Bopagopa is a simple 2D/3D graphics library for Python 2.x, that abstracts many of the low-level details of OpenGL. For example, it automatically generates GLSL shader programs based on the user-programmer's rendering choices. I wrote it while teaching computer science, so that my students could make some decent graphics and animations. Due to various dependencies it's not easy to install. On the plus side, it comes with 16 friendly tutorials. You can download version 2010 October 12 or view the reference online.
OpenGL has a selection mechanism that facilitates certain tasks such as picking and collision detection. Selection is deprecated now — in Bopagopa I pick using the back buffer instead — but on mailing lists there are still people trying to learn how to use it.

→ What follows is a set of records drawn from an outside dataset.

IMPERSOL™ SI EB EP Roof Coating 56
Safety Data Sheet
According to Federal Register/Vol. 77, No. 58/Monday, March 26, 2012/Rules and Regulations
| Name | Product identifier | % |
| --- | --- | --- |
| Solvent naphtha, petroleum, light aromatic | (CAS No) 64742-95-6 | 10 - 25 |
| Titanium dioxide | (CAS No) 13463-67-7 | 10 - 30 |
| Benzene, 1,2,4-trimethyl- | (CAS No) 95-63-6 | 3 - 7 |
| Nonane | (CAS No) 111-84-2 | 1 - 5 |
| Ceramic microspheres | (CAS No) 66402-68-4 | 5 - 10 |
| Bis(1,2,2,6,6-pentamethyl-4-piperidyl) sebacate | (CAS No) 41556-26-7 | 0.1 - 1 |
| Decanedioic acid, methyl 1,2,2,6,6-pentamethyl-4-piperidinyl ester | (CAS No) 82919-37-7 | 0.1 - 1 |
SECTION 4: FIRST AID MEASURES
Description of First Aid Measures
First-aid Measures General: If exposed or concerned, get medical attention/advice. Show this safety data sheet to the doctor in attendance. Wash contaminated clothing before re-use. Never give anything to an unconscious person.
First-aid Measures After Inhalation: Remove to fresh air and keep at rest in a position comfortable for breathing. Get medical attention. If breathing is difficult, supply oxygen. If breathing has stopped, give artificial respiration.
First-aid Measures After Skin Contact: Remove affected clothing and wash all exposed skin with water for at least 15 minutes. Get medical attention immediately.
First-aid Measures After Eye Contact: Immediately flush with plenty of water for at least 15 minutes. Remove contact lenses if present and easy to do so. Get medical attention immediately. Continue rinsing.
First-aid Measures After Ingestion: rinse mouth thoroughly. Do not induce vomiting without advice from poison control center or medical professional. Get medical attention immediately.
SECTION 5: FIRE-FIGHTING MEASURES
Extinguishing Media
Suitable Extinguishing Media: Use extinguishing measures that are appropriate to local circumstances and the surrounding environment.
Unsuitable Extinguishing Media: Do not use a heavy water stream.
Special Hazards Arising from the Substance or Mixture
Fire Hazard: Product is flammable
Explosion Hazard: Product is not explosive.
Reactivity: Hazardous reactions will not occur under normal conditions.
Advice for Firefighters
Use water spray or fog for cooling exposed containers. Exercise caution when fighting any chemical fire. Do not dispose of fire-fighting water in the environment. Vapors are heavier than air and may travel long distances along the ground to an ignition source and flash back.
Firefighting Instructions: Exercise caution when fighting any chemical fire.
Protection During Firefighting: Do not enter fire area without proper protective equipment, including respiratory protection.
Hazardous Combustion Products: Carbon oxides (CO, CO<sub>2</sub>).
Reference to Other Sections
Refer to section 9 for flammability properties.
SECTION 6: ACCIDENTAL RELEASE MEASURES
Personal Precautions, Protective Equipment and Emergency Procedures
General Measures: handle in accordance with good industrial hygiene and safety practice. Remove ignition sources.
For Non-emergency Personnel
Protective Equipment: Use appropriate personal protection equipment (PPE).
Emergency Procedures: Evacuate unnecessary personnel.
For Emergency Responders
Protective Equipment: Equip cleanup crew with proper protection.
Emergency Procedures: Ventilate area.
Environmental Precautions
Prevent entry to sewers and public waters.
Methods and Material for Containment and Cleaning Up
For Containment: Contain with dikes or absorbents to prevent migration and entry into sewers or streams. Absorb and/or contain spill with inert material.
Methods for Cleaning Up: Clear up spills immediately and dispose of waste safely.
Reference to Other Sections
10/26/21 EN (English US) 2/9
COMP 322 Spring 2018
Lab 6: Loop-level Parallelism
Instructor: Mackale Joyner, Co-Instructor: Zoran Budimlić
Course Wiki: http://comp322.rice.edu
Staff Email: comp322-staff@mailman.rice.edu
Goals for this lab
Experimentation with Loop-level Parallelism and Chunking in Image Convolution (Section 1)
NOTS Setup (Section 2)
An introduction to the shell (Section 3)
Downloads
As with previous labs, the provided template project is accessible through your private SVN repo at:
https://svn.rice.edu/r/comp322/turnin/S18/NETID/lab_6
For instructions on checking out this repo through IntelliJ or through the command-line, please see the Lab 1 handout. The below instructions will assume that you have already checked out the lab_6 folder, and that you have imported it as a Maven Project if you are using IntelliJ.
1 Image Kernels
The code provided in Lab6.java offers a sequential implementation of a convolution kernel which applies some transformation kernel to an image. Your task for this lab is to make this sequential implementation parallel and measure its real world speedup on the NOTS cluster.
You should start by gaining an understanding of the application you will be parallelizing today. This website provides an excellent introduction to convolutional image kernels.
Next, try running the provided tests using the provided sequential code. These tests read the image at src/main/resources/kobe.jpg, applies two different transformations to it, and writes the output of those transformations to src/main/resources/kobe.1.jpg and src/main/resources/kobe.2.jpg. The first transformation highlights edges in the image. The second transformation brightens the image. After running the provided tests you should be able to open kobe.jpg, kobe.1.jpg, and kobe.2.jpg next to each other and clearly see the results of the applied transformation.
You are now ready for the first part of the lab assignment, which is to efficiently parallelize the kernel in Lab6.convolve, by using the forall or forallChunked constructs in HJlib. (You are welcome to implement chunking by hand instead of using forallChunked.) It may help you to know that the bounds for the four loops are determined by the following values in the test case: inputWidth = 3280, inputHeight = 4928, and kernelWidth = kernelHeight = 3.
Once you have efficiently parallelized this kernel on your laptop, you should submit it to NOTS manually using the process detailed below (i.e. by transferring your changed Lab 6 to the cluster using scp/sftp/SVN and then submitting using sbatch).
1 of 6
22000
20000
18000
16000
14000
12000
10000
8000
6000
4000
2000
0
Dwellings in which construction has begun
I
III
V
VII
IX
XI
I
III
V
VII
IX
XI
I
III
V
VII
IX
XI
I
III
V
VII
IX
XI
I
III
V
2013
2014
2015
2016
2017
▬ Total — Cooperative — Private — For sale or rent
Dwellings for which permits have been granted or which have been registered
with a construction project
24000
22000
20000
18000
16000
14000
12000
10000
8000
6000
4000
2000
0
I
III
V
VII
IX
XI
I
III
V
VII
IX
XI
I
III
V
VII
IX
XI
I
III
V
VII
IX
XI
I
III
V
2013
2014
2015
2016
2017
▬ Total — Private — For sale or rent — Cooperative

So I've isolated my old PyOpenGL selection code to serve as an example for them.
This brief tutorial from 2004 describes how OpenGL's polygon offset facility can be used to make any 3D image look like a colored line drawing, by "inking" the edges of the shapes in the image. This technique is now obsolete; shaders can accomplish the same effect, faster and better. Anyway, here's the tutorial.
This Objective-C/Cocoa program illustrates the concept of blow-up, which is typically studied in graduate courses in geometry. Specifically, it displays a 3D immersion of the blow-up of the two-dimensional sphere at a point, and lets you play around a bit. This application requires Mac OS X PowerPC or the Rosetta emulator. View a screen shot or download version 2002 March 18 (1.0.0).
This Objective-C/Cocoa program visualizes linear transformations in 3D. While it could be useful to anyone studying linear algebra, Strain Simulator is specifically designed to help students of structural geology, where linear transformation is used as a simple model of rock deformation. Special features include volume preservation, material points, and translucency. This application requires Mac OS X PowerPC or the Rosetta emulator. View a screen shot or download version 2001 June 9 (1.0.1).